Carl Phillips, Barbara Schaal named Guggenheim Fellows

Two Washington University faculty members have been named Guggenheim Fellows for the 1997-98 academic year.

The recipients are Carl Phillips, associate professor of English and of African and Afro-American studies, and director of the Creative Writing Program in Arts and Sciences; and Barbara A. Schaal, Ph.D., professor of biology and chair of the Department of Biology in Arts and Sciences, and professor of genetics at the School of Medicine.

Guggenheim Fellows are appointed on the basis of unusually distinguished achievement in the past and exceptional promise for future accomplishment.

"I am delighted that these two fine faculty members have received this richly deserved recognition," said Edward S. Macias, Ph.D., executive vice chancellor and dean of Arts and Sciences. "In addition to their outstanding research and creative endeavors, both Barbara and Carl are excellent classroom teachers and hard-working, effective Arts and Sciences leaders. We are all enriched by their presence here."

Phillips is an award-winning poet and teacher who has published two books of poems: "In the Blood," the recipient of the 1992 Samuel French Morse Poetry Prize; and "Cortege," a finalist for a 1995 National Book Critics Circle Award. A third collection, "From the Devotions," is slated for publication next January.

Phillips writes of dreams and desires, relationships and redemption. His work has been described as inventive and homoerotic, infused with a classical richness.

Robert Pinsky, the U.S. poet laureate, called Phillips "a tremendously gifted poet" with the "unmistakable voice and subject, rhythm and cadence of an original writer."

The Guggenheim award will allow Phillips some course release time to research the roles of poets in relation to their works, particularly in the light of divine visitation claimed by the ancient poets.

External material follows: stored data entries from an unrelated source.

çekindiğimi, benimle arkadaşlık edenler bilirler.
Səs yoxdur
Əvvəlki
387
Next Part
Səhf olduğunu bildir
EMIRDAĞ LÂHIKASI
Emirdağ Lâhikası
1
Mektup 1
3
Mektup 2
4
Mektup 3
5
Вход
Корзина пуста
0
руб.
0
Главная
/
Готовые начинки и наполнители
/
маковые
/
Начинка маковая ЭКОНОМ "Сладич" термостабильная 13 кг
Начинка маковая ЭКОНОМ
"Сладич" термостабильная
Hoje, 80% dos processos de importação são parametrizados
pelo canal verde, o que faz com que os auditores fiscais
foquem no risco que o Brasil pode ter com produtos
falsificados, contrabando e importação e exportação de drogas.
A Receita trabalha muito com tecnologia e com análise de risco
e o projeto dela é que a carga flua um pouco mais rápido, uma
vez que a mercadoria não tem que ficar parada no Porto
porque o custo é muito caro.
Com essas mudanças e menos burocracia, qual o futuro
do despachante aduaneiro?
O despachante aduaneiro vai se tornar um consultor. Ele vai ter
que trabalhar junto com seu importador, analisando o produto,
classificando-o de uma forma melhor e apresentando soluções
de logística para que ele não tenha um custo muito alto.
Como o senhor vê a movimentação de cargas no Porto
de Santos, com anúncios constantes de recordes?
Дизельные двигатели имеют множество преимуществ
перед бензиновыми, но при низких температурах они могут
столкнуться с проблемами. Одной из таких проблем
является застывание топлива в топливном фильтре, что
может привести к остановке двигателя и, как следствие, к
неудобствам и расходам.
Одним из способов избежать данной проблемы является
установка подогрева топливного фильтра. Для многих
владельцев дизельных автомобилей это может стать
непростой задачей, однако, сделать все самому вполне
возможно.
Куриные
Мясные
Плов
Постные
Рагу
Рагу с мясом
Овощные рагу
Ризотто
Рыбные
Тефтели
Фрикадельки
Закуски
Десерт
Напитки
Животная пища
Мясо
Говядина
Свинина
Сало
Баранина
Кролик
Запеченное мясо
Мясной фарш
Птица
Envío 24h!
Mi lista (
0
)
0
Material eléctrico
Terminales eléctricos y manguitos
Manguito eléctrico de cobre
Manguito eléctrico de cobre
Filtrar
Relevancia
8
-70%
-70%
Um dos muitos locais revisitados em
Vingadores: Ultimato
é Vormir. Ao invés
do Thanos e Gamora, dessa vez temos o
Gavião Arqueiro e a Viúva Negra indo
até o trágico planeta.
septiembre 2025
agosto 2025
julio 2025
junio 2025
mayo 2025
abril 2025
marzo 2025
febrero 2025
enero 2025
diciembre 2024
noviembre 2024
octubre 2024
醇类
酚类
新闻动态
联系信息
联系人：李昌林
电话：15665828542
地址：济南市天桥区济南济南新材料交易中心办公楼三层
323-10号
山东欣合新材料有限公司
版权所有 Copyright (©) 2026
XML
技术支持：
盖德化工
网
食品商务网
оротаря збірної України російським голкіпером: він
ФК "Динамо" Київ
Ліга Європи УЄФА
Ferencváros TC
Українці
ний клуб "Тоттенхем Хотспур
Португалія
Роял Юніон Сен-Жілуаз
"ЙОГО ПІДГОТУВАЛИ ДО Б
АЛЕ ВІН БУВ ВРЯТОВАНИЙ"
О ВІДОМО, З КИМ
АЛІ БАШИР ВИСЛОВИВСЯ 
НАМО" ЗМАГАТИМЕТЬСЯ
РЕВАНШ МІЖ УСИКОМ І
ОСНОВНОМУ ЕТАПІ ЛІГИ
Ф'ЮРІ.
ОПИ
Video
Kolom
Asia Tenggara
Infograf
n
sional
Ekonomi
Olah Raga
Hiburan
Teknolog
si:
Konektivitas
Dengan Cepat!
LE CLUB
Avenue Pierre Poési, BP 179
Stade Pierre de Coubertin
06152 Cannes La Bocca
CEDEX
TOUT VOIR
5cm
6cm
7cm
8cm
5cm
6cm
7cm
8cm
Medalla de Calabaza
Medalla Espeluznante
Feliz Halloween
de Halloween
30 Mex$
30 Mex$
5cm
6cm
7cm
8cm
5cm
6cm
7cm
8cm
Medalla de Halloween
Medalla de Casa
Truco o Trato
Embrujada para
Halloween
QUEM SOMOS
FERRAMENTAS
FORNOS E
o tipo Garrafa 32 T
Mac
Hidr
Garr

"Seamus Heaney speaks of poets as those who have one foot in the heavens, another in the soil," explained Phillips, citing Virgil's "Georgics" as well as Hesiod's "Theogony" and "Works and Days."

Phillips also will revisit and translate poems by ancient writers -- Archilochus in particular -- who may not consciously have explored the vatic-secular relationship in their work but in which this connection is clearly operative.

Schaal has studied hosts of plant species ranging from oak trees to Mead's milkweed, a Midwestern prairie plant. She applies molecular genetic techniques such as polymerase chain reaction (PCR), DNA sequencing and DNA fingerprinting to the study of plant evolution, with special emphasis on native (non-crop) species, some of them endangered.

Schaal will take a sabbatical year's leave of absence to study evolutionary genetics in the plant, Manihot, a neo-tropical genus of some 98 described species. Her research will focus on the tempo and mode of evolution at species boundaries and the nature and course of domestication of cassava, a cultivated Manihot. Schaal and her colleagues will employ powerful molecular techniques new to plant analysis such as microsatellite loci and coalescence theory, both highly sophisticated methods of population analysis.

Schaal will travel to Brazil and Colombia to collect plants and to collaborate with colleagues. Part of her time will be spent at Washington University working on the project with graduate students.

Phillips and Schaal are among 167 artists, scholars and scientists selected from 2,876 applicants. Fellowship awards for 1997 total $4,890,000. The John Simon Guggenheim Memorial Foundation marks its 73rd year of sponsoring the annual competition.